The child of neglect is caught in the headlights of the “dilemma without solution,” which I talk about endlessly. The object of longing and the source of agony are in the same person. How to manage that. And similarly, the tangle about responsibility. They could not help it? Well, maybe not. And the damage? It is not like the simple calculous of car insurance. The responsible party pays, and the victim is somehow compensated.
Making Our Peace
For those of us challenged by the work with neglect, whether our own, loved ones’ or clients, we are faced with the flopping dissonance of ambiguities that may blur and alternate, expand, contract, compel, embarrass, frustrate and flummox us for years. They can be paralyzing, or we can think we are crazy or “stuck.” Many of us look so good, accomplished, or are so good at numbing that no one would even know there was someone inside who desperately needed help. I remember how surprised I was when I read Bruce Springsteen’s autobiography and learned that the “Boss” had sometimes spent up to two years in bed with depression, unable, in his words, to “turn off the faucet.” And this was well after he had been long busting charts and filling stadiums. The healing of attachment shock is a complex journey of cycling and often frozen opposites, where both are painfully true and real and yet seem crazily incompatible. That is why great compassion, patience, and the ability to tolerate and hold wild ambiguities and stay the course are all essential.
There is also no substitute for information, about the brain, attachment and healing. And the recovery stories of those ahead of us on the path who can attest to coming out the other side, that a joyful life is, in fact, possible. It is a very hard sell! And certainly, no substitute for the emotional and somatic work that really affects trauma. In those moments when the pre-frontal cortex is firing, they may serve to bolster hope.
I often say, sometimes my main task is to be the harbinger of hope.

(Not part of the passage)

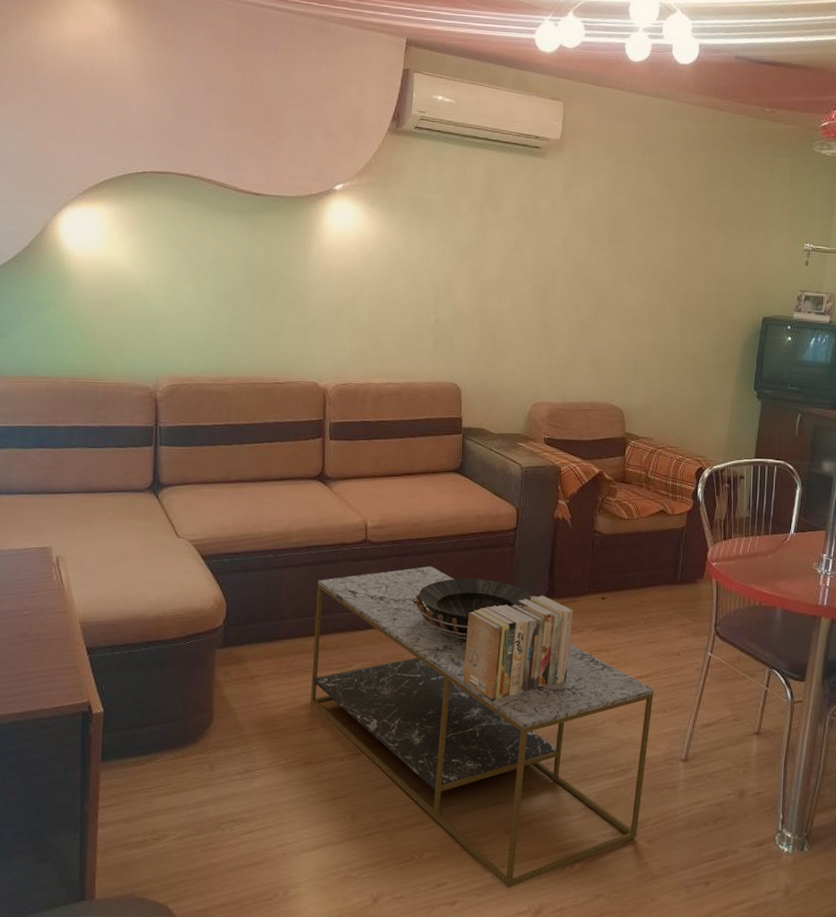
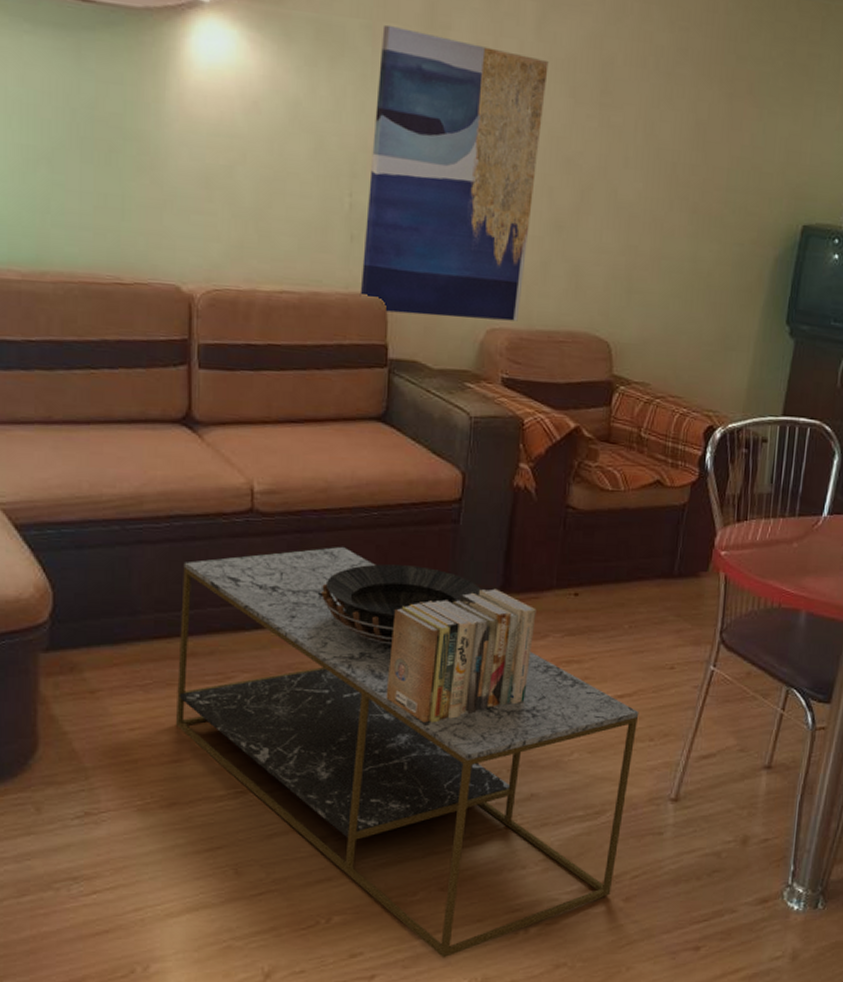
wall art: none [442,196,573,397] -> present [359,24,549,321]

The one person in the room who is not activated, so I can keep the perspective that it is not happening now, something different is possible, and progress, however glacial is in fact happening. You may not believe me. But I won’t stop holding that. And someday, all of a sudden, maybe for only a minute, you will.
Making our peace and coming to peace takes however long it takes. If it seems to take “forever,” it is not that you are doing something wrong. It is like correcting a terrible environmental insult: nature has been rudely interrupted and the organic processes of restoring it are underway, and not to be rushed. I remember as a child, pulling open the petals of a flower that was not quite ready to bloom. It really only spoiled it. My intentions were not bad. But the result was a small disaster. And we must continue to look upstream to address the social, political, and economic forces that perpetuate these many contradictions, so ultimately peace has some kind of a chance.